=== Task statement ===
Pictures stay out. Everything else in the listing below gets written out exactly.

=== Data block ===

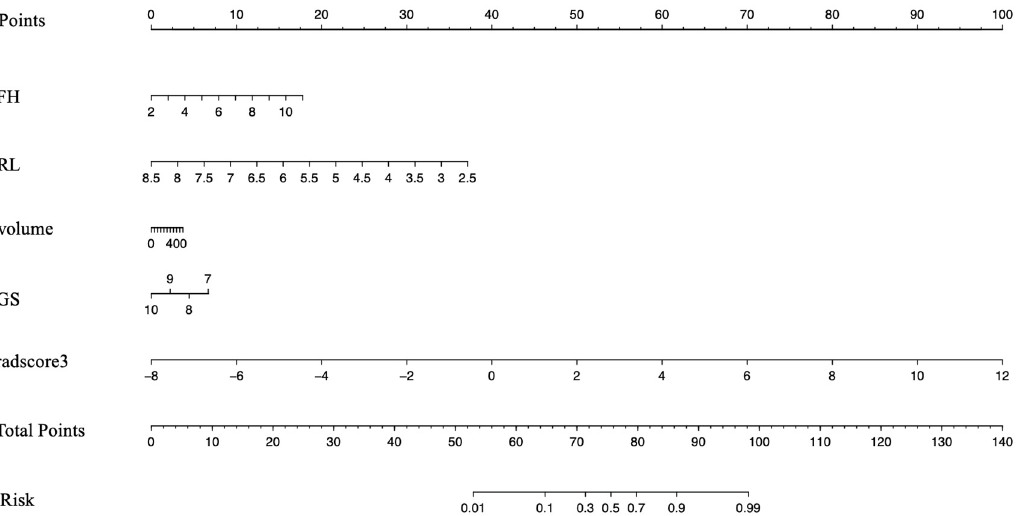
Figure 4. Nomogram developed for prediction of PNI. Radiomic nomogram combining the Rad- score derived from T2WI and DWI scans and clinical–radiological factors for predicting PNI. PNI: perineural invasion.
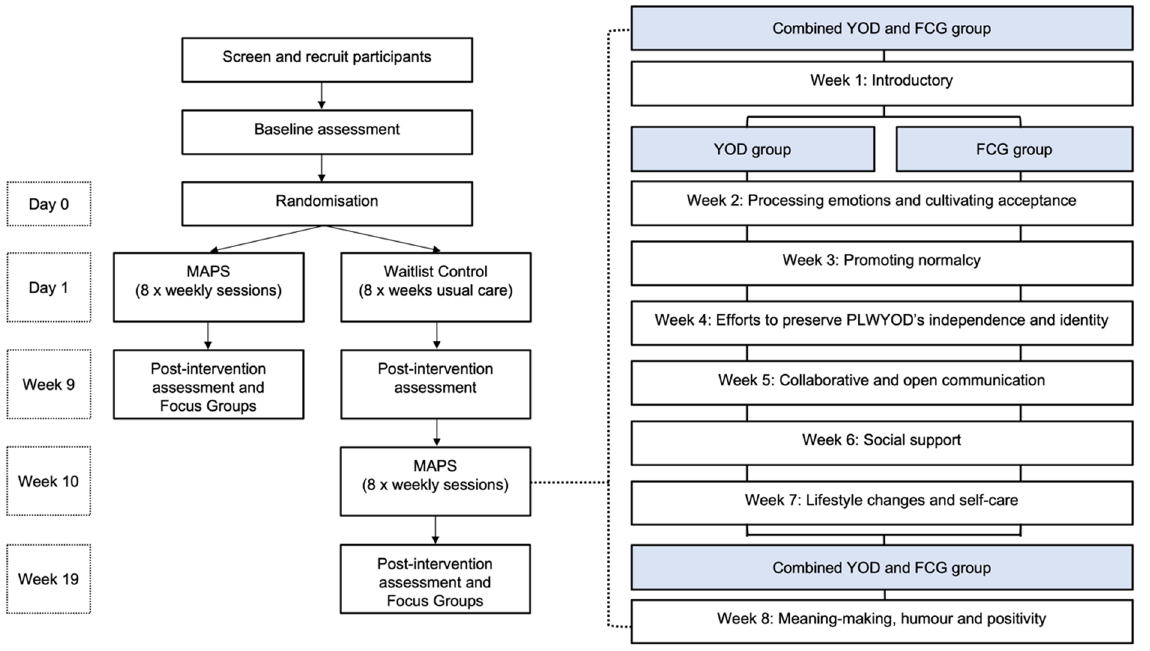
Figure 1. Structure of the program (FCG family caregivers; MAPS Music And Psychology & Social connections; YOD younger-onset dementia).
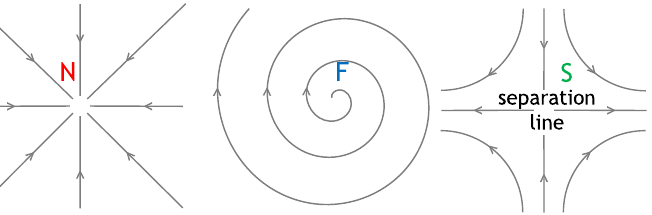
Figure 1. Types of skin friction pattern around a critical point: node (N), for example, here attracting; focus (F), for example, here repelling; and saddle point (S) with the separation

=== Solution to the exercise ===
Figure 4. Nomogram developed for prediction of PNI. Radiomic nomogram combining the Rad- score derived from T2WI and DWI scans and clinical–radiological factors for predicting PNI. PNI: perineural invasion.
Figure 1. Structure of the program (FCG family caregivers; MAPS Music And Psychology & Social connections; YOD younger-onset dementia).
Figure 1. Types of skin friction pattern around a critical point: node (N), for example, here attracting; focus (F), for example, here repelling; and saddle point (S) with the separation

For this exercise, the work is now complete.